Die Amerikaner haben Weihnachten natürlich noch ein bisschen mehr kommerzialisiert, aber die gesamte Atmosphäre zurzeit, die Dekorationen an den Häusern, die ausladend geschmückten Einkaufszentren, mein Duschgel, das nach Pfefferminzstangen riecht und so weiter sind auf jeden Fall eine tolle Abwechslung zu Glühwein und Lebkuchen auf einem Weihnachtsmarkt in Deutschland.

Und auch die bekannten Streitereien bleiben nicht aus, wenn eine Mutter ein Foto von ihrem Kind auf dem Schoß vom Weihnachtsmann im Einkaufszentrum macht, obwohl die helfenden Elfen, ihres Zeichens arme Studenten, die sich ein bisschen Geld dazuverdienen, ausdrücklich und wiederholt darauf hingewiesen haben, dass die Fotos käuflich erworben werden müssen. Der Weihnachtsmann muss ja schließlich auch über die Runden kommen. Und dann geht auch ein wenig der Stress los, denn ich möchte dann doch einigen lieben Menschen, die Eugene in den letzten Wochen und Monaten zu meinem Zuhause gemacht haben, eine kleine Freunde machen.
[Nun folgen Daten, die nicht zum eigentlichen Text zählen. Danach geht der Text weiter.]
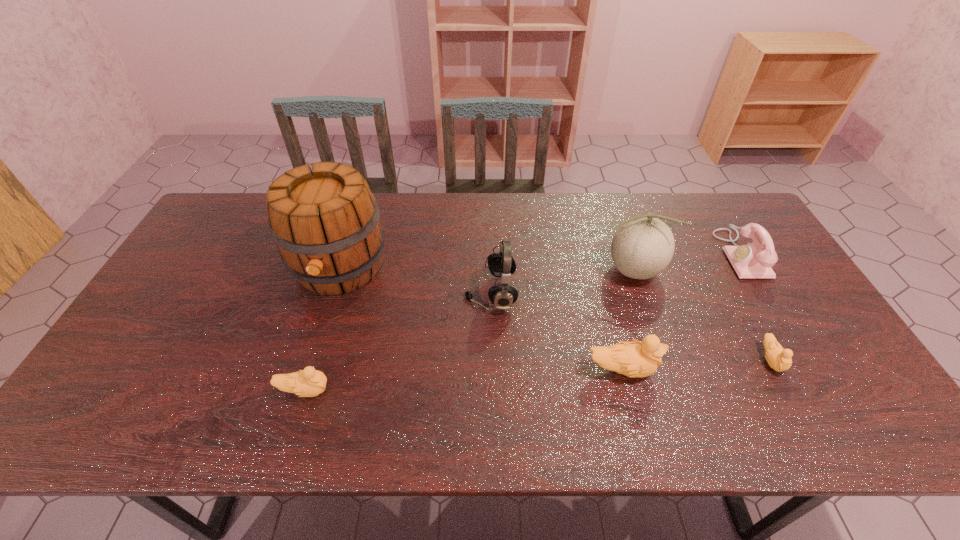
Where is `vacant area that lies between the rightmost object and the headset`? Image resolution: width=960 pixels, height=540 pixels. vacant area that lies between the rightmost object and the headset is located at coordinates (615, 274).

Where is `object that is the third closest one to the cider`? object that is the third closest one to the cider is located at coordinates (x=633, y=359).

You are a GUI agent. You are given a task and a screenshot of the screen. Output one action in this format:
    pyautogui.click(x=<x>, y=<y>)
    Task: Click on the object that can be found as the fifth closest to the rightmost object
    The height and width of the screenshot is (540, 960).
    Given the screenshot: What is the action you would take?
    pyautogui.click(x=325, y=221)

Where is `duckling that is the second closest to the second duckling from left to right`? The image size is (960, 540). duckling that is the second closest to the second duckling from left to right is located at coordinates (309, 382).

Identify which duckling is located as the third nearest to the third object from left to right. Please provide its 2D coordinates. Your answer should be formatted as a tuple, i.e. [(x, y)], where the tuple contains the x and y coordinates of a point satisfying the conditions above.

[(778, 358)]

The height and width of the screenshot is (540, 960). I want to click on vacant area in the image that satisfies the following two spatial constraints: 1. on the face of the shortest duckling; 2. on the face of the second duckling from left to right, so click(x=776, y=369).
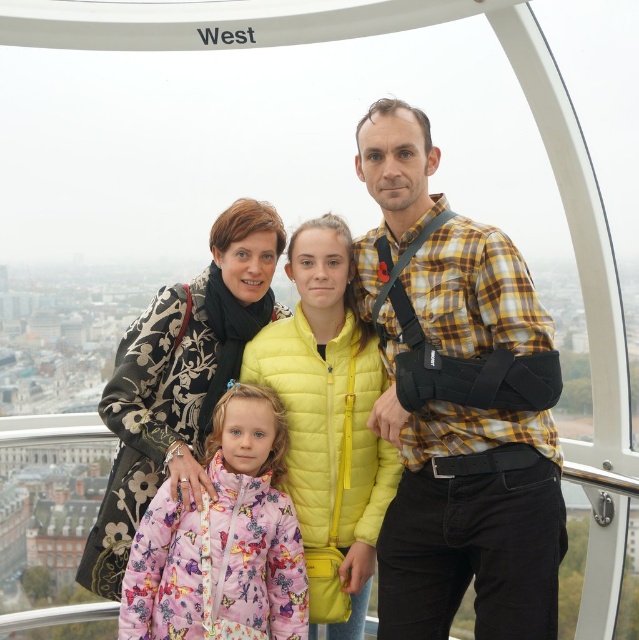
Is point (412, 144) closer to viewer compared to point (491, 564)?

No, it is behind (491, 564).

In the scene shown: Which is above, yellow quilted jacket at center or yellow plaid shirt at center?

yellow plaid shirt at center is higher up.

In order to click on yellow quilted jacket at center in this screenshot , I will do `click(458, 403)`.

The height and width of the screenshot is (640, 639). What do you see at coordinates (458, 403) in the screenshot?
I see `yellow quilted jacket at center` at bounding box center [458, 403].

Between point (396, 531) and point (265, 600), which one is positioned behind?

Positioned behind is point (396, 531).

I want to click on yellow quilted jacket at center, so click(458, 403).

Between yellow plaid shirt at center and pink quilted jacket at lower left, which one has more height?

yellow plaid shirt at center is taller.

Between yellow plaid shirt at center and pink quilted jacket at lower left, which one appears on the right side from the viewer's perspective?

Positioned to the right is yellow plaid shirt at center.

Where is `yellow plaid shirt at center`? yellow plaid shirt at center is located at coordinates coord(458,403).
Am Nikolaustag hat jede meiner Mitbewohnerinnen eine Kleinigkeit vor ihrer Tür gefunden. Jeden Dienstag trifft sich hier in Eugene außerdem ein deutscher Stammtisch. Deutsche und Schweizer, die vor Jahrzehnten ausgewandert sind, treffen sich dort mit deutschen Austauschstudenten, jungen deutsch-amerikanischen Ehepaaren und Amerikanern, die auf verschiedenste Art Deutsch gelernt haben oder auch solchen, die kein Wort Deutsch sprechen, sondern einfach nur guten importierten Riesling trinken wollen. Auch dort kam bald Weihnachtsstimmung auf. Es wurde einstimmig beschlossen, nicht zu wichteln und auch die anderen Gäste im Restaurant nicht mit deutschen Weihnachtsliedern zu nerven.

Etwas mehr darf es an Dekoration in den USA schon sein.

Aber es ist schon etwas Besonderes, Geschichten von Menschen zu hören, die so lange schon in den Vereinigten Staaten leben. Viele schwelgen in Erinnerungen an Weihnachtsmärkte und Pfeffernüsse, Adventskalender und Nikolaustag. Die Feiertage werde ich bei meiner Familie im Süden Oregons verbringen und dann für einige Tage nach New York City fliegen. Von allem, was ich bisher gehört habe, kann die Metropole an der Ostküste jeden Kitsch, den ich hier im Westen gesehen habe, noch ins Unermessliche toppen. Ich kann es kaum erwarten.

Heute Abend bin ich in Gedanken am Esstisch mit meiner Familie. Ich hoffe, Nina hat das mit dem Baumschmücken auch ohne mich hinbekommen. Fühlt euch alle umarmt und geküsst.